**Directions for this task**
Every line below from the one containing "rständlichkeit ist bekanntlich" through the one containing "ndlagen des freien" must be transcribed exactly. Omit all lines outside that stretch.

── Data for this task

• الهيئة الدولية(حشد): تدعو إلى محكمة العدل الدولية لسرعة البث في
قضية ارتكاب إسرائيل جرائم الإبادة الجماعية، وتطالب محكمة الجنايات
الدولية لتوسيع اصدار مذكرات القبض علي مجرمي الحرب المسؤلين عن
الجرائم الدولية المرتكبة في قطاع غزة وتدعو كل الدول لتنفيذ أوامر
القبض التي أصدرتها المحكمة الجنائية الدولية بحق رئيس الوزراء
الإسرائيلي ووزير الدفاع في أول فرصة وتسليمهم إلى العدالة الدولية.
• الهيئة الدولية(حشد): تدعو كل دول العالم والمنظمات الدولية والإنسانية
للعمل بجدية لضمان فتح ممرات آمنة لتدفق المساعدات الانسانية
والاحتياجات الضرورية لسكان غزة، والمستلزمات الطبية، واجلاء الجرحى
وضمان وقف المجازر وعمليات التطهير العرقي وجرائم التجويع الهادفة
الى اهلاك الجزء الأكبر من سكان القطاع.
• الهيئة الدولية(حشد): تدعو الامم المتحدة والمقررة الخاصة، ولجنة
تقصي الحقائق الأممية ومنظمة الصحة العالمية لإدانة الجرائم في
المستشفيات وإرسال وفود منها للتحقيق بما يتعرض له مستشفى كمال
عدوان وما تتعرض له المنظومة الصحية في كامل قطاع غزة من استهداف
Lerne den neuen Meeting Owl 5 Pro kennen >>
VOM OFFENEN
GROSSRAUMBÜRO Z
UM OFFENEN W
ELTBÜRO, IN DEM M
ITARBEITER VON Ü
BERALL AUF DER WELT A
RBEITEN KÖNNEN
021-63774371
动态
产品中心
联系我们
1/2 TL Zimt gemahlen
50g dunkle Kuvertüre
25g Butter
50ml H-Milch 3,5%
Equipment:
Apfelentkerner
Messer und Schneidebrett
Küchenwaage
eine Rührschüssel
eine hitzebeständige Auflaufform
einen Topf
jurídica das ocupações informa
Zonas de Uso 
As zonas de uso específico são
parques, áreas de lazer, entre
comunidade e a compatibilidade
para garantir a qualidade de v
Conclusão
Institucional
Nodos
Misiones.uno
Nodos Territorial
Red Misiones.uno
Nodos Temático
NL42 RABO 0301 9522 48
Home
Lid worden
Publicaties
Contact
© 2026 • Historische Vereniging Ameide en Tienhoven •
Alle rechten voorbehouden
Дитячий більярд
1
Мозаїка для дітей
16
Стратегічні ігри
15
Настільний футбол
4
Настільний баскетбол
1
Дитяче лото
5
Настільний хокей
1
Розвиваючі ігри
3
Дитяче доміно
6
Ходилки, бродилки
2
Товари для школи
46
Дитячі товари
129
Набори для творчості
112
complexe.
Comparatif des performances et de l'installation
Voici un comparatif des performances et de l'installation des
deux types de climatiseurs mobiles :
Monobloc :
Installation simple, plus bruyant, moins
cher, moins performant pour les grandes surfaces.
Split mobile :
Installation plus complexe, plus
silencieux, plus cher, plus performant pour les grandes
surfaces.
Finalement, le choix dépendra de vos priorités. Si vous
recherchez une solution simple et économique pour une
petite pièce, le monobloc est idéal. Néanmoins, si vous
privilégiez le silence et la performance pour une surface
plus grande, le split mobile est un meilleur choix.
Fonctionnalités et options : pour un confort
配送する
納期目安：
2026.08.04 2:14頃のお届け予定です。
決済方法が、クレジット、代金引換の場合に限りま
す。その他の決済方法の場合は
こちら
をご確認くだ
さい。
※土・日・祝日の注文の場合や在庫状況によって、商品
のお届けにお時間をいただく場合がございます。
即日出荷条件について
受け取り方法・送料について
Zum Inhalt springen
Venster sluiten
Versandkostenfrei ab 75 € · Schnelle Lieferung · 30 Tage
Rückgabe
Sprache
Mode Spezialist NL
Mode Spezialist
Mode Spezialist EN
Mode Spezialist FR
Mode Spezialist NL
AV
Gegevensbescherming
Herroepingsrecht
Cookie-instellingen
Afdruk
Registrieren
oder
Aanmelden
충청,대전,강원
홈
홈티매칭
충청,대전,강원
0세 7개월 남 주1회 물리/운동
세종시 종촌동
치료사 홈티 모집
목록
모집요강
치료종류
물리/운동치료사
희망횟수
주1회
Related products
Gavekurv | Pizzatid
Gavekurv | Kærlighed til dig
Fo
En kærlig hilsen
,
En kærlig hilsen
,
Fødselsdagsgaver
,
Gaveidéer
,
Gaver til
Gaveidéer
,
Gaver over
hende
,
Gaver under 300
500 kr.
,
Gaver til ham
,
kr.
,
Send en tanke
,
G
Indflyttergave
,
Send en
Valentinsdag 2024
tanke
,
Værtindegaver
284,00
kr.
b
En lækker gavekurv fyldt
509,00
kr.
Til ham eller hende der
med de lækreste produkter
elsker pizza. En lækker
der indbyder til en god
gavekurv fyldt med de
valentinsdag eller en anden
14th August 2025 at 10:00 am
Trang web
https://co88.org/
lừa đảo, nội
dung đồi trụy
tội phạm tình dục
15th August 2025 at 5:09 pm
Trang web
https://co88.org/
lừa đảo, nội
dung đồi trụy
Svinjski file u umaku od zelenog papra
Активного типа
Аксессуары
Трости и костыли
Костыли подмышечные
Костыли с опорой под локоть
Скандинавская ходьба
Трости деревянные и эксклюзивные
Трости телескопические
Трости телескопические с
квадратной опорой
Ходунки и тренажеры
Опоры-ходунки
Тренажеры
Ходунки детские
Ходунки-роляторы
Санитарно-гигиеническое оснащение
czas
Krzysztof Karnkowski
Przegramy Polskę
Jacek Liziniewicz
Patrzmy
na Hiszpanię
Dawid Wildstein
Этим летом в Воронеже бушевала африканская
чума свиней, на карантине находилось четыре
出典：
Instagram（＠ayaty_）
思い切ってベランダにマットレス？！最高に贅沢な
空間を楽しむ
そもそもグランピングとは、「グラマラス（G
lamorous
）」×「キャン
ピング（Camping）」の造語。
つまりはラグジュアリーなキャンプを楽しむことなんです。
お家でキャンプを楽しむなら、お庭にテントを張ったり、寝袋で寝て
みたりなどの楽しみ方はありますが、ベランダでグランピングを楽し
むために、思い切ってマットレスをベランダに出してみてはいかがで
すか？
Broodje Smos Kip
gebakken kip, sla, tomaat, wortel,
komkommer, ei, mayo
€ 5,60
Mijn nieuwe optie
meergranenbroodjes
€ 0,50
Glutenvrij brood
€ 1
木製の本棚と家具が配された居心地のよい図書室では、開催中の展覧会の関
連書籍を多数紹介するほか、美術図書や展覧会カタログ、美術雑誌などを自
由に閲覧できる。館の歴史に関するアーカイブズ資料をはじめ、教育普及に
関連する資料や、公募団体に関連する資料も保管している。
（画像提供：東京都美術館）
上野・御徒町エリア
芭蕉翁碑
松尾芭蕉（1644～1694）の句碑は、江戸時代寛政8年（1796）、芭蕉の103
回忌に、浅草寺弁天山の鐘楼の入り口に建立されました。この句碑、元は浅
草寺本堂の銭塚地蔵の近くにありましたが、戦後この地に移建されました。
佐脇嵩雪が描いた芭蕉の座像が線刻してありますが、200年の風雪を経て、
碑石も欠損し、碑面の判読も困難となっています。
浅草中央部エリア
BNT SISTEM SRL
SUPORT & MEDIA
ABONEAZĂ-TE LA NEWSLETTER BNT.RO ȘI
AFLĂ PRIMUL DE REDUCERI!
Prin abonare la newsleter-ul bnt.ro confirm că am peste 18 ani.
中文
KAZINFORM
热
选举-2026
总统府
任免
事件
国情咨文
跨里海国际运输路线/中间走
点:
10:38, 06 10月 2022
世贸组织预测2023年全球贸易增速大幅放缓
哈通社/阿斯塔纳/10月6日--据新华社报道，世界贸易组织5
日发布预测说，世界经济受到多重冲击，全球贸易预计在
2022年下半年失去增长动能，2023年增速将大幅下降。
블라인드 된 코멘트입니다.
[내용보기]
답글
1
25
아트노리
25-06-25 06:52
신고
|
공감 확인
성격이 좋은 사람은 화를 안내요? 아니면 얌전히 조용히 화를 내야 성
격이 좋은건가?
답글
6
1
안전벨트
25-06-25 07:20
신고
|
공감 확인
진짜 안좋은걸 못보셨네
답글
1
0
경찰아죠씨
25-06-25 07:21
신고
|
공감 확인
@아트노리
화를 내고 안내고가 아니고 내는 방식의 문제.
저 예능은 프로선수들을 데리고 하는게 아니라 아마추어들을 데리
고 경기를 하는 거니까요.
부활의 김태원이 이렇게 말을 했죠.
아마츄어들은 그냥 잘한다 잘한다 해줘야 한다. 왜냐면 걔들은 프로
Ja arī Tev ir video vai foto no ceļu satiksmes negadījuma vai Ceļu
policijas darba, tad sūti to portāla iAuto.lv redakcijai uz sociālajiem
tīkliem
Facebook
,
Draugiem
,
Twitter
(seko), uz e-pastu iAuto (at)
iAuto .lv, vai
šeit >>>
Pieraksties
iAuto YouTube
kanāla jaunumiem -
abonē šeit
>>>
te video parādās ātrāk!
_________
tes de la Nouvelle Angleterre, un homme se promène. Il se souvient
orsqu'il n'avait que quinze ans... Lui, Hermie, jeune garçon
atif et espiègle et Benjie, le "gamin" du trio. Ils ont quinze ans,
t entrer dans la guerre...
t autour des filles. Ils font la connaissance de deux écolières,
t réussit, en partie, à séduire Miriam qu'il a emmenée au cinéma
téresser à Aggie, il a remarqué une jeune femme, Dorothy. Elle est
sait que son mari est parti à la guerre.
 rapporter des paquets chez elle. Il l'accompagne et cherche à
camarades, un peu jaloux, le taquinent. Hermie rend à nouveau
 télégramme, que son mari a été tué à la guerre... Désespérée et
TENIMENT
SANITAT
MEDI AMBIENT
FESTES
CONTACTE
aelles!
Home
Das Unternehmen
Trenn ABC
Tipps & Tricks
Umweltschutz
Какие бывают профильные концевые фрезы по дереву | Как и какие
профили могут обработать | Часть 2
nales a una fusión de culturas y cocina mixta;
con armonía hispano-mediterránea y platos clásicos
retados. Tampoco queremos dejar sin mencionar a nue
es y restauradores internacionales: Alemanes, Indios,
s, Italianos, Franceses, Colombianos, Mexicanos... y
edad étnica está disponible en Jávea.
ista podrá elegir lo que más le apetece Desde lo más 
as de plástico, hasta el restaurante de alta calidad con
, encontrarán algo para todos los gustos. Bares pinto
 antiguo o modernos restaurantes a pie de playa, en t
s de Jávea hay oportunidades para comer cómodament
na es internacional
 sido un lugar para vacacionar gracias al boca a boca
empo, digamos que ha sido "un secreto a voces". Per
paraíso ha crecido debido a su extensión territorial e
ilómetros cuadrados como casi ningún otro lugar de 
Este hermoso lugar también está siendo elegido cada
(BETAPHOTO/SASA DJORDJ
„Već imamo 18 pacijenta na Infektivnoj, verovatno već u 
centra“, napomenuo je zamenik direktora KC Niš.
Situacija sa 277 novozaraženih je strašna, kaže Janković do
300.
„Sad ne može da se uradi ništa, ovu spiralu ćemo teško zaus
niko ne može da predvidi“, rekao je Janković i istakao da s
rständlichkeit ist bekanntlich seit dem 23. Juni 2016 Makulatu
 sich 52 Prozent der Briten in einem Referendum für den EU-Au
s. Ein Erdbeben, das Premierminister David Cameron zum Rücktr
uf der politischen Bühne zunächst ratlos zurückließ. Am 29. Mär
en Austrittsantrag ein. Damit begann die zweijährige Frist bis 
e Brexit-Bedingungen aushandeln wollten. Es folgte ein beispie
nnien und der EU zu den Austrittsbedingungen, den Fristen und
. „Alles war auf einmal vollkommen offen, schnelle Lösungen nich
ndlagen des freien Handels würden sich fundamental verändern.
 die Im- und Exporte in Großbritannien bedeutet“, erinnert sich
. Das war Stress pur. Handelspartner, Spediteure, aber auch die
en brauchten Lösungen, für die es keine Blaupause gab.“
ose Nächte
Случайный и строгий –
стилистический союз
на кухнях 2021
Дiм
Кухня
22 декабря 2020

────

**Problem solution**
rständlichkeit ist bekanntlich seit dem 23. Juni 2016 Makulatu
 sich 52 Prozent der Briten in einem Referendum für den EU-Au
s. Ein Erdbeben, das Premierminister David Cameron zum Rücktr
uf der politischen Bühne zunächst ratlos zurückließ. Am 29. Mär
en Austrittsantrag ein. Damit begann die zweijährige Frist bis 
e Brexit-Bedingungen aushandeln wollten. Es folgte ein beispie
nnien und der EU zu den Austrittsbedingungen, den Fristen und
. „Alles war auf einmal vollkommen offen, schnelle Lösungen nich
ndlagen des freien Handels würden sich fundamental verändern.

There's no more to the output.